Recorded data:
== Segment start ==

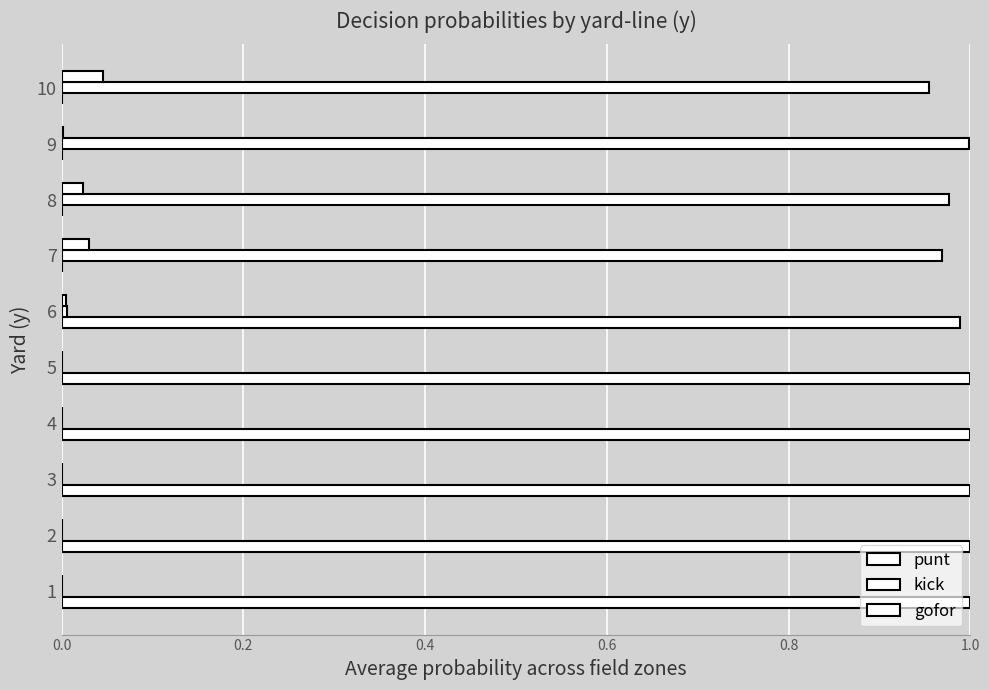

Count the number of categories in the chart.

10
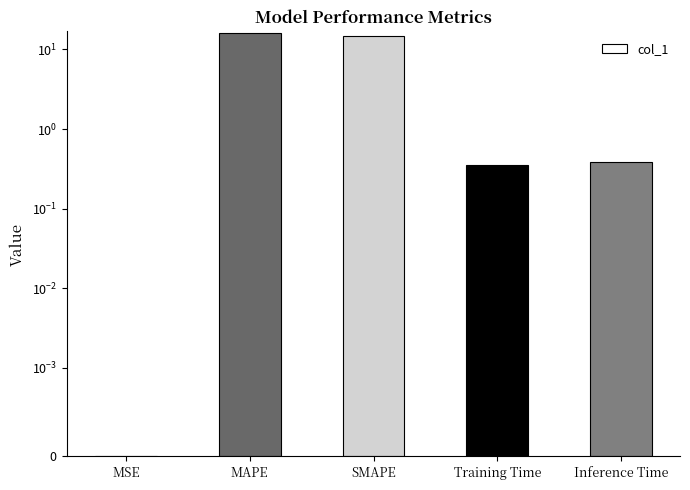

What is the difference between the values at Training Time and MSE?

0.4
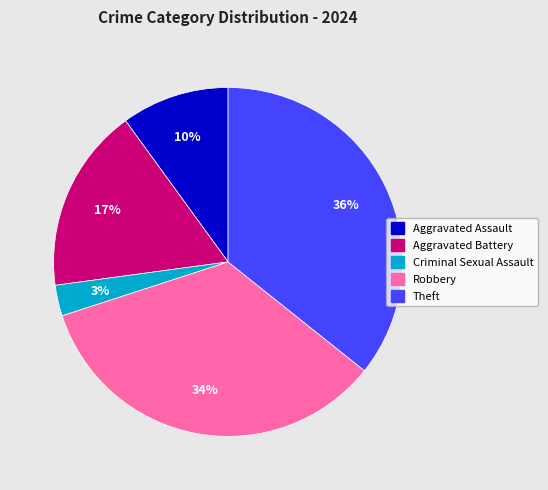

Does any single category account for the majority?

No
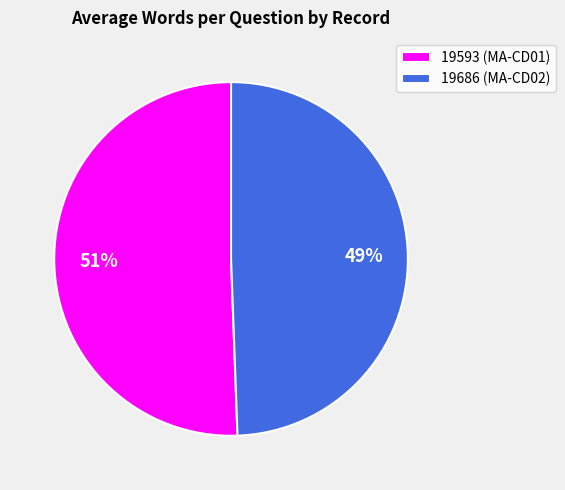

What is the largest slice in the pie chart?

19593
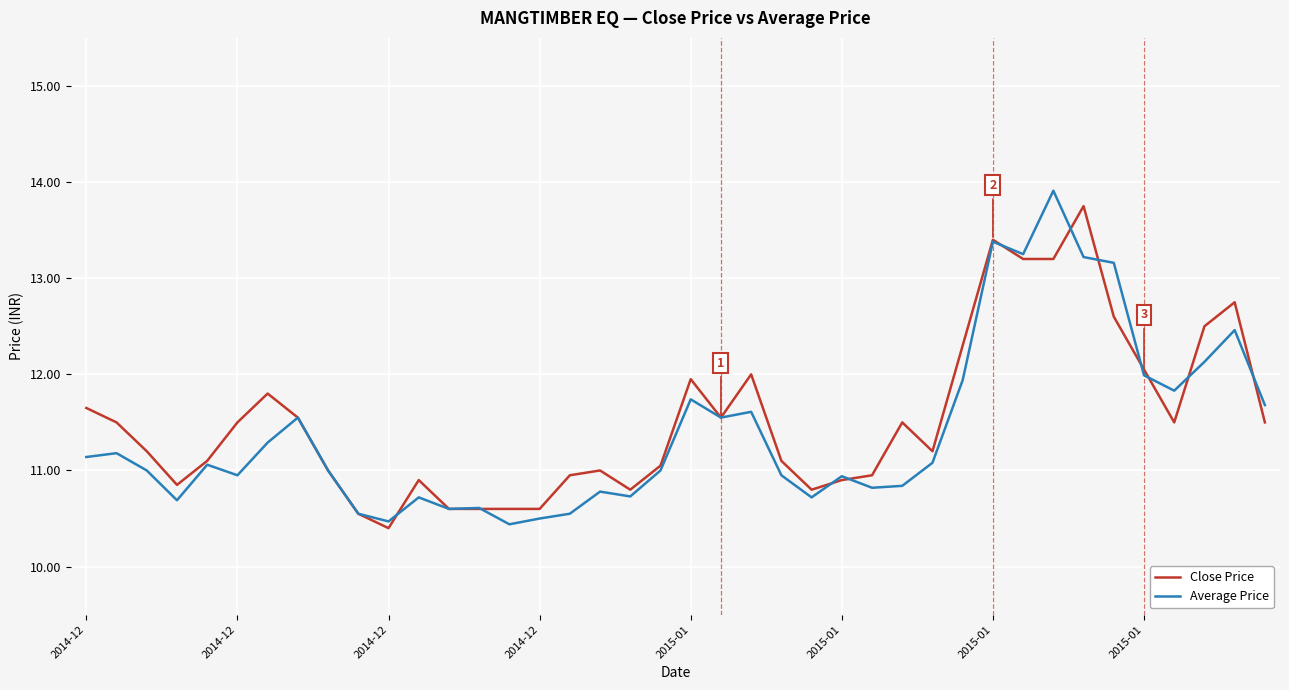

True or false: Average Price has more than 0 points higher than both neighbors.

True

== Segment end ==

Write out the part of the listing from the line containing "What is the difference" through the end of the listing, leaving the pictures out of your answer.

**Response to this task:**
What is the difference between the values at Training Time and MSE?

0.4

Does any single category account for the majority?

No

What is the largest slice in the pie chart?

19593

True or false: Average Price has more than 0 points higher than both neighbors.

True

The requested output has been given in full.